• [Te maken opdrachten]:
- A) Schrijf uit de tekst over ventilatie en warmtelasten letterlijk het gedeelte over dat begint bij de woorden "In het geval" en eindigt na "aanwezig zijn, varieert.".
- B) Vervolg de tekst over ventilatie en warmtelasten, aansluitend op de laatste zin ervan.

• [Gegeven tekst]:

+ + + + +

In het geval van een volledig mechanisch ventilatiesysteem D is de mechanische toe- en afvoer van lucht een snelle en efficiënte manier om overtollige warmte te verwijderen. Bij dit ventilatiesysteem zal er meestal een warmteterugwinapparaat (WTW) voorzien worden. Het is aangeraden om voor een gedeeltelijke of volledige bypass van de WTW te opteren, zodat in zomersituaties koele lucht kan binnengenomen worden zonder dat deze opnieuw opgewarmd wordt.
Interne warmteproductie
De interne warmtelasten zijn bepaald door mensen en hun activiteit (bijvoorbeeld sportzaal), toestellen (zoals computers) en verlichting. Deze lasten zijn variabel met de tijd, aangezien de periodes waarin gebruikers aanwezig zijn, varieert.

+ + + + +

• [Verzameld materiaal]:
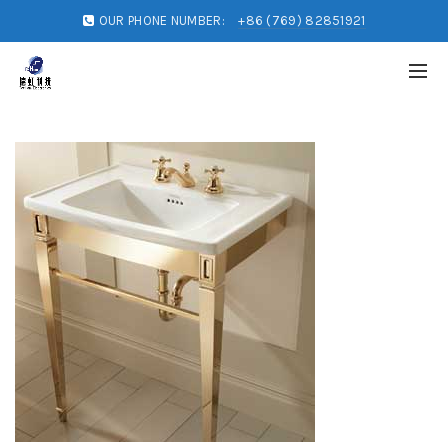
OUR PHONE NUMBER:
+86 (769) 82851921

+ + + + +

• [Uitwerkingen]:
- A)
In het geval van een volledig mechanisch ventilatiesysteem D is de mechanische toe- en afvoer van lucht een snelle en efficiënte manier om overtollige warmte te verwijderen. Bij dit ventilatiesysteem zal er meestal een warmteterugwinapparaat (WTW) voorzien worden. Het is aangeraden om voor een gedeeltelijke of volledige bypass van de WTW te opteren, zodat in zomersituaties koele lucht kan binnengenomen worden zonder dat deze opnieuw opgewarmd wordt.
Interne warmteproductie
De interne warmtelasten zijn bepaald door mensen en hun activiteit (bijvoorbeeld sportzaal), toestellen (zoals computers) en verlichting. Deze lasten zijn variabel met de tijd, aangezien de periodes waarin gebruikers aanwezig zijn, varieert.

- B)
De hoeveelheid warmte die afgegeven wordt door verlichting hangt van verschillende factoren af: de wijze van montage van de verlichting, is er luchtcirculatie rond de verlichting of niet, het type lamp en de massa van de structuur. Een ingebouwde armatuur zal vooral warmte overdragen aan de structuur, terwijl een hangende armatuur veel warmte via convectie naar de lucht overbrengt. Wat toestellen betreft, kan men het best op voorhand inschatten hoeveel toestellen in die ruimte zullen komen te staan.
Het is het beste om vooraf via simulatiepakketten een schatting te maken van het energiegebruik van het gebouw en de installaties onder typische klimaatcondities en typisch gebruik van het schoolgebouw voor het berekenen van de koellast. De daling van de interne warmtelast voor personen en apparaten en een significante daling van het gebruik van de verlichting kan een sterke daling van de interne warmtewinsten opleveren.
Conclusie
Uiteraard geeft een combinatie van de bovenvermelde maatregelen een betere kans op slagen om oververhitting tegen te gaan door zontoetreding en interne warmteproductie in de mate van het mogelijke te reduceren.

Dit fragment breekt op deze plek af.